Repeat each record exactly, skipping the pictures.

Extracted records:
[Start of Attachment]

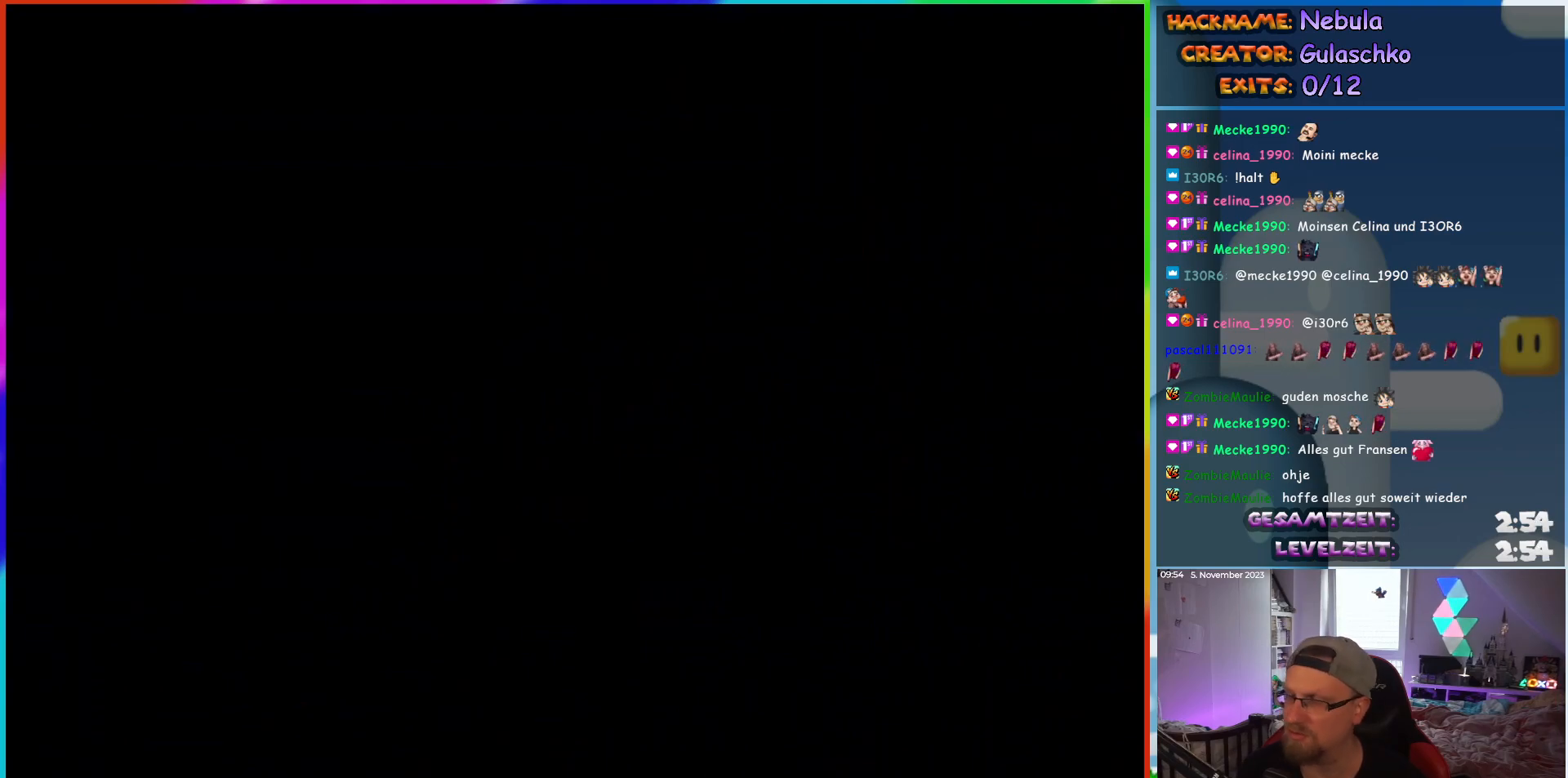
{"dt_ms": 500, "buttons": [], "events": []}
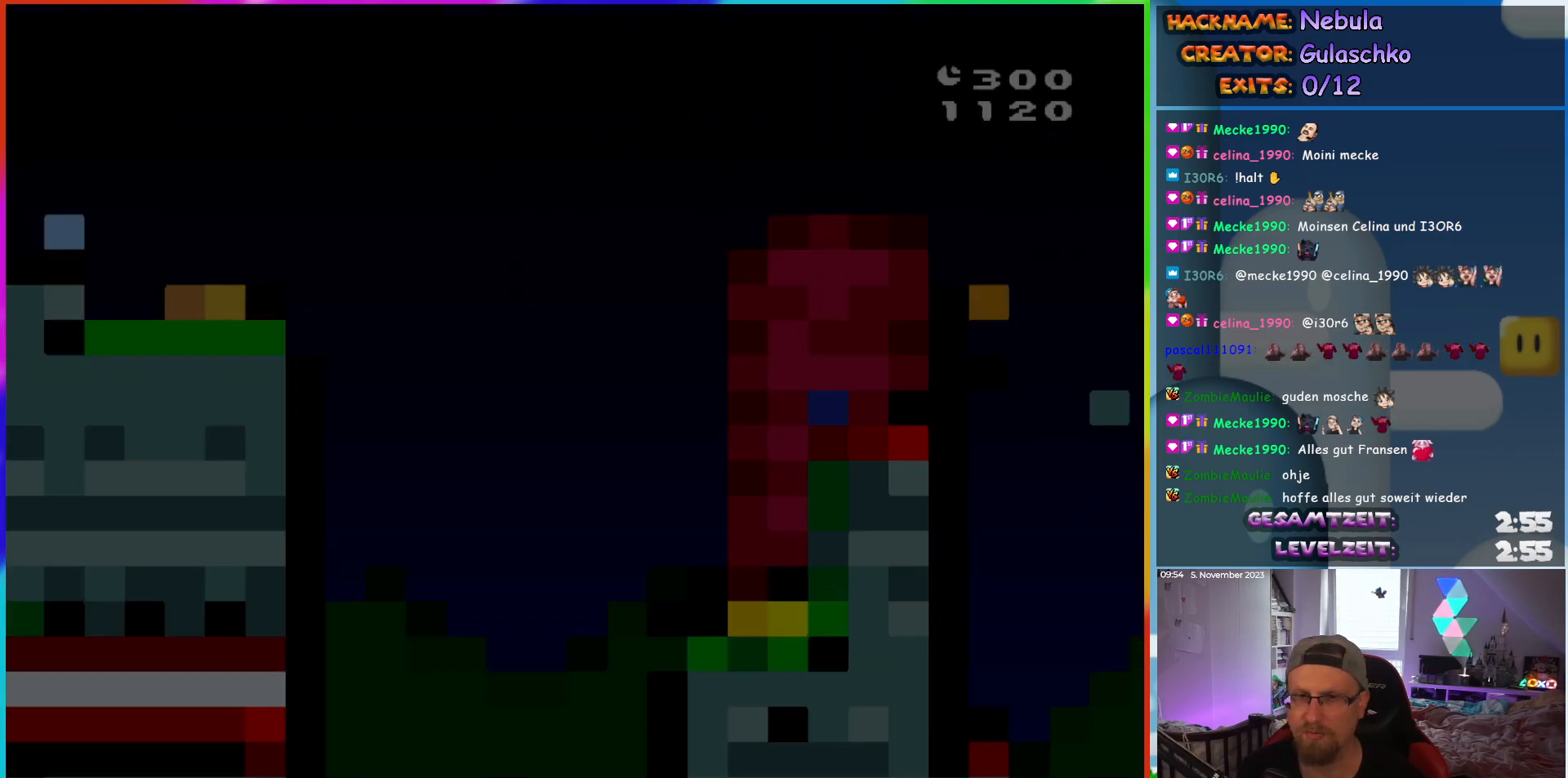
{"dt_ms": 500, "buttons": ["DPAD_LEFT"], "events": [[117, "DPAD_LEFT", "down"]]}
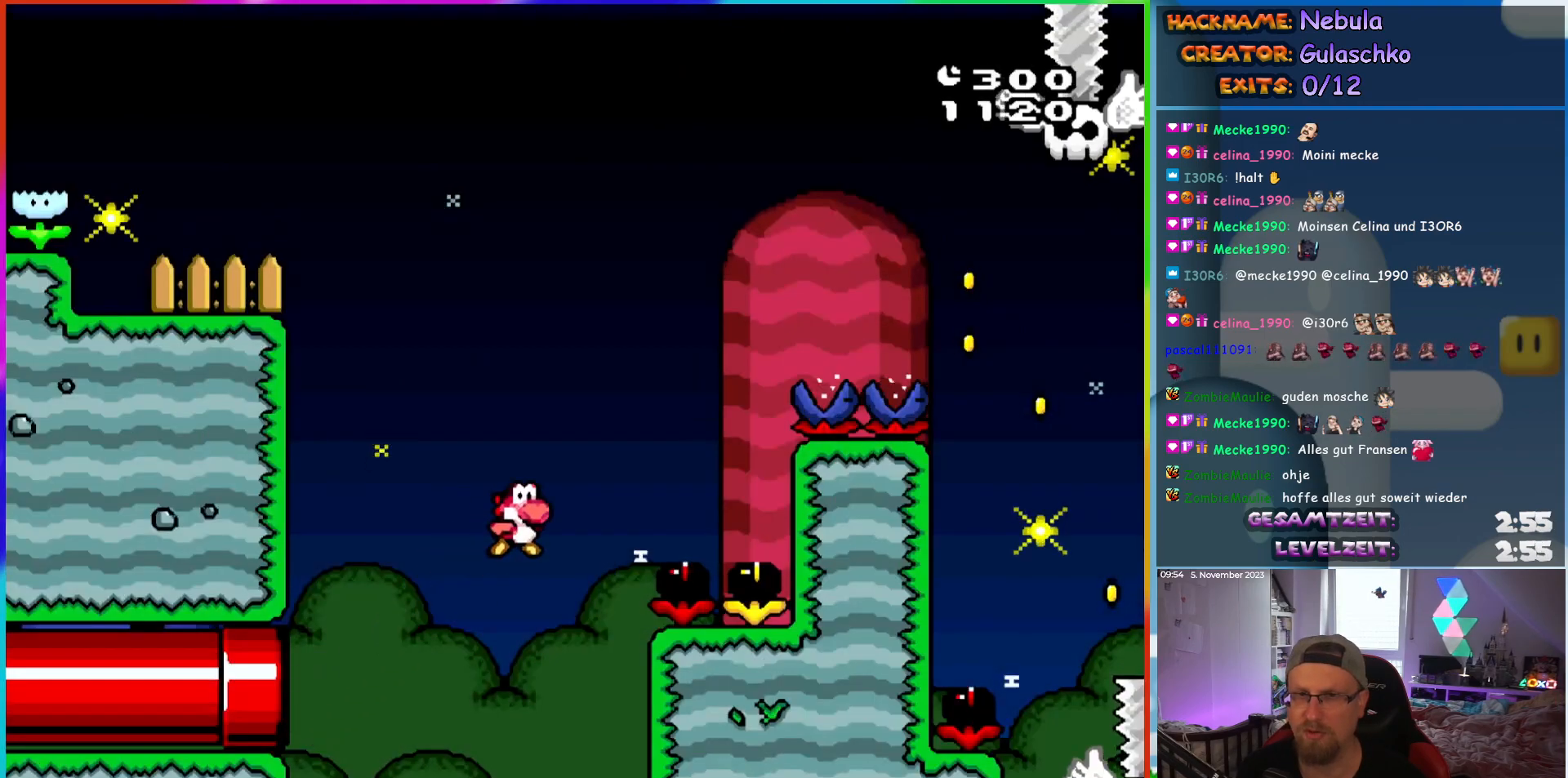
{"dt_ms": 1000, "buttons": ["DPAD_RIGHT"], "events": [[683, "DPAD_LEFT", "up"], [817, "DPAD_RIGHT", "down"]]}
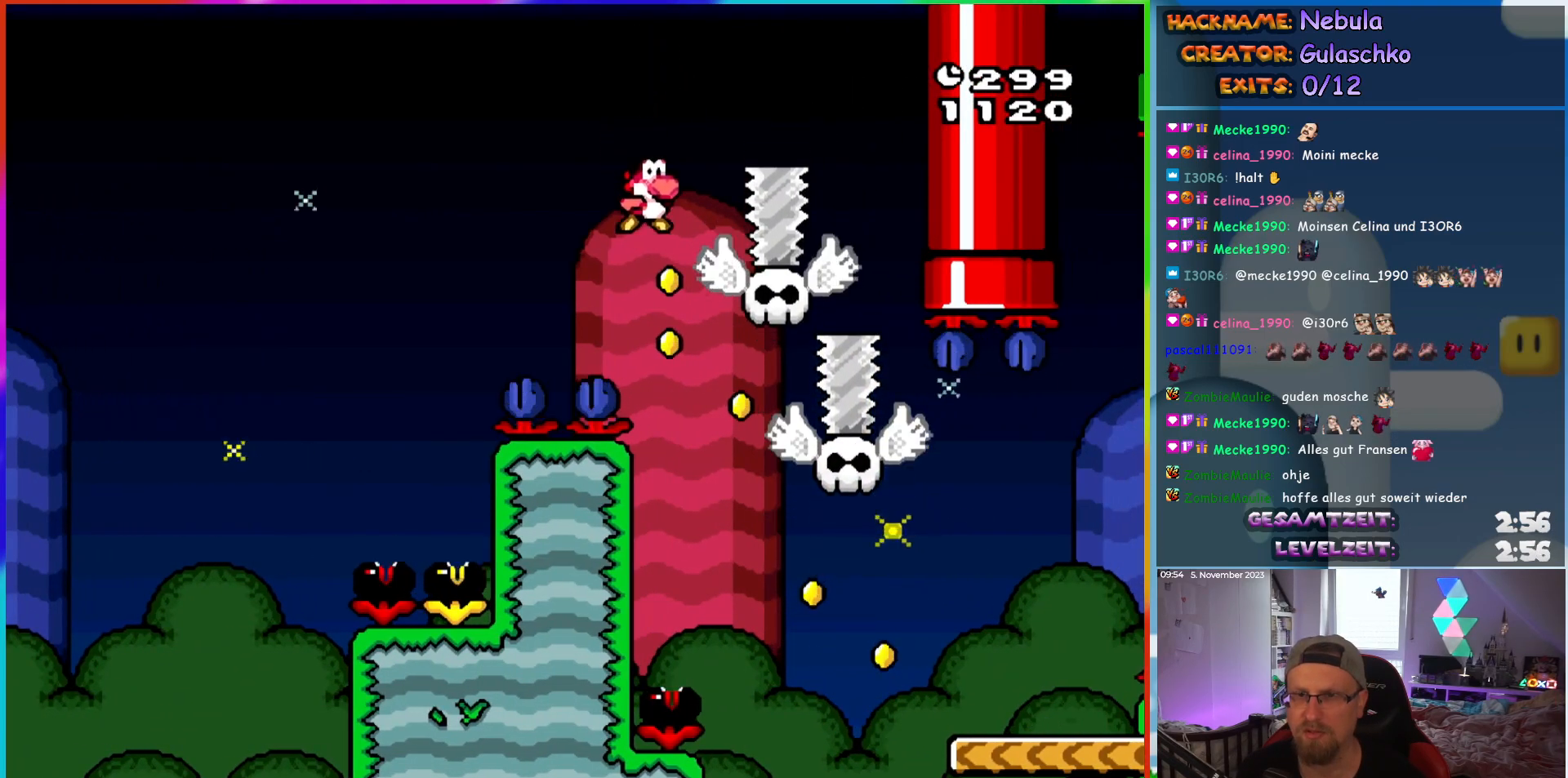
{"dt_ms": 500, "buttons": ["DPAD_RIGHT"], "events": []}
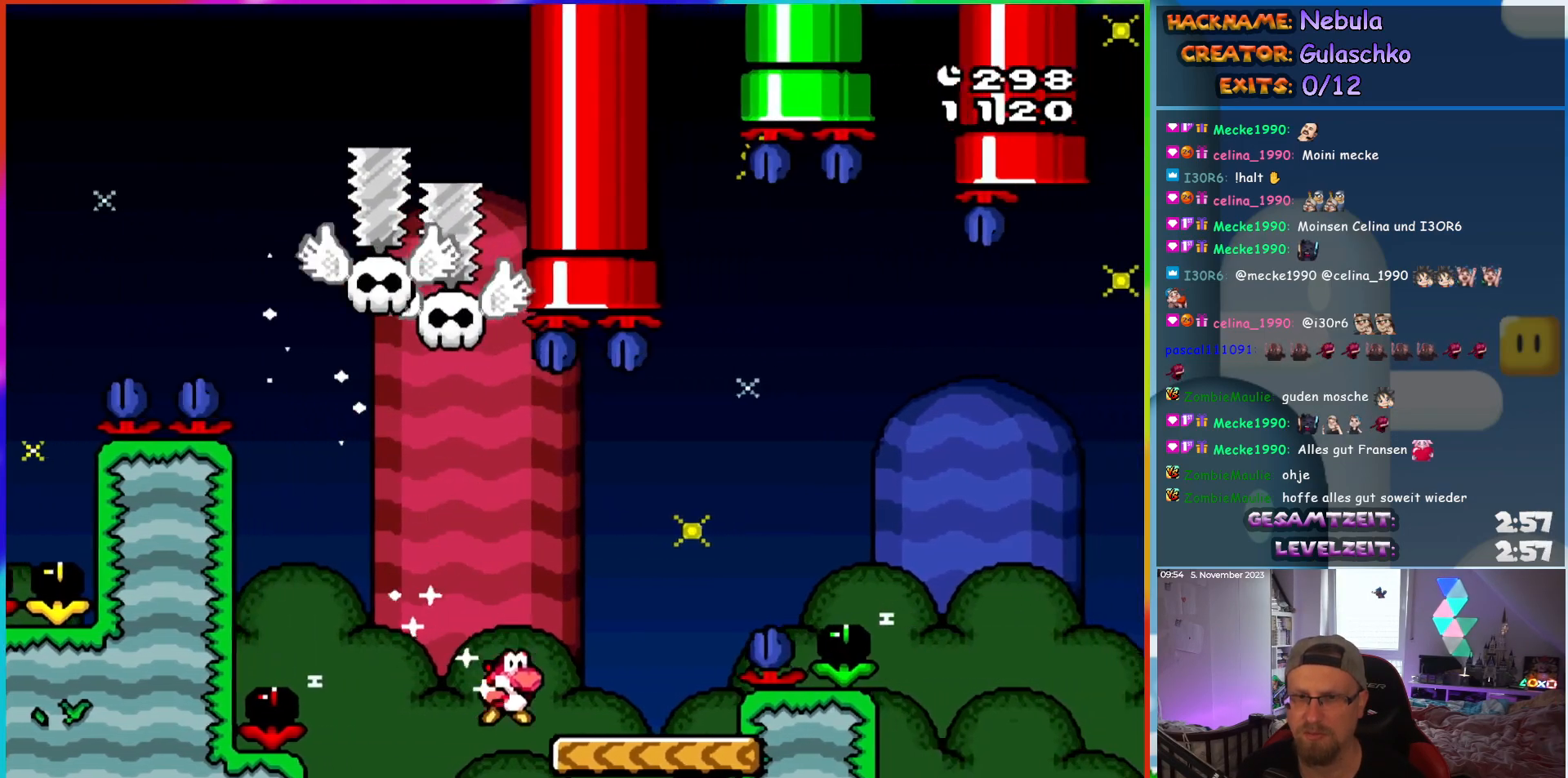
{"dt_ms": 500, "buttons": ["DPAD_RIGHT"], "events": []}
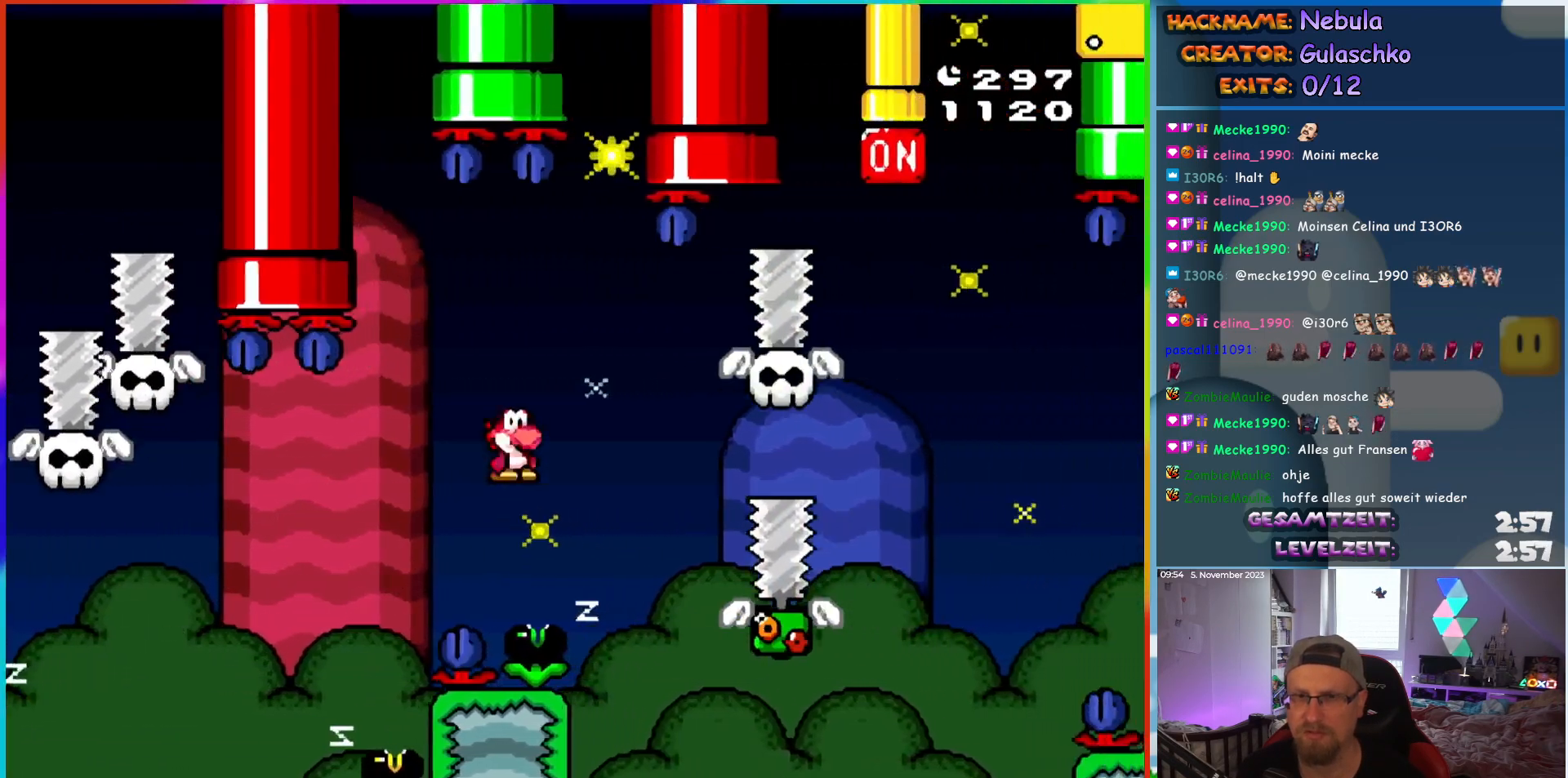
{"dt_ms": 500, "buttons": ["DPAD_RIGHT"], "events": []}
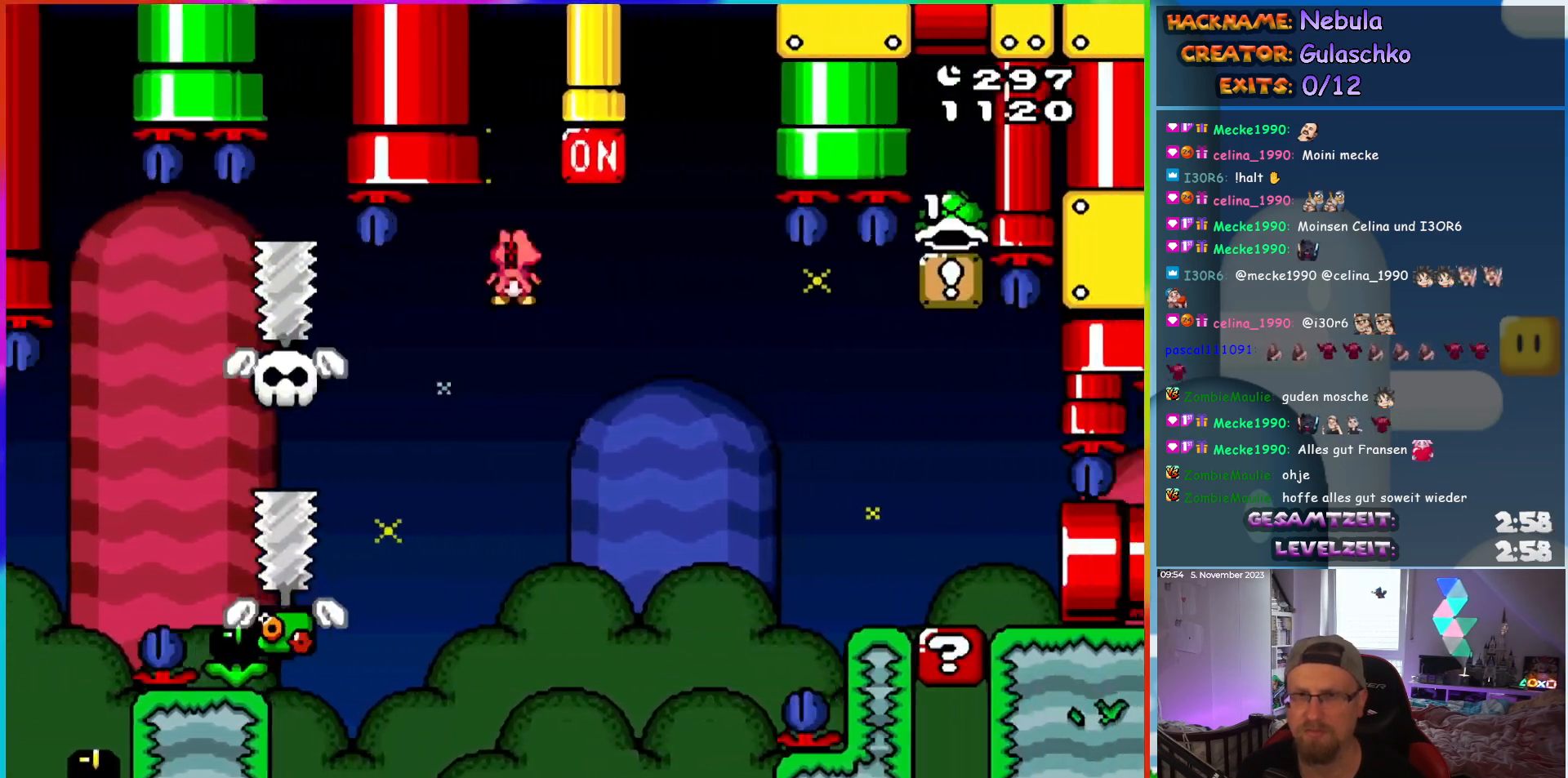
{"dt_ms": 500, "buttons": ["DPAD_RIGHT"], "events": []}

[End of Attachment]

§ Written solution:
{"dt_ms": 500, "buttons": [], "events": []}
{"dt_ms": 500, "buttons": ["DPAD_LEFT"], "events": [[117, "DPAD_LEFT", "down"]]}
{"dt_ms": 1000, "buttons": ["DPAD_RIGHT"], "events": [[683, "DPAD_LEFT", "up"], [817, "DPAD_RIGHT", "down"]]}
{"dt_ms": 500, "buttons": ["DPAD_RIGHT"], "events": []}
{"dt_ms": 500, "buttons": ["DPAD_RIGHT"], "events": []}
{"dt_ms": 500, "buttons": ["DPAD_RIGHT"], "events": []}
{"dt_ms": 500, "buttons": ["DPAD_RIGHT"], "events": []}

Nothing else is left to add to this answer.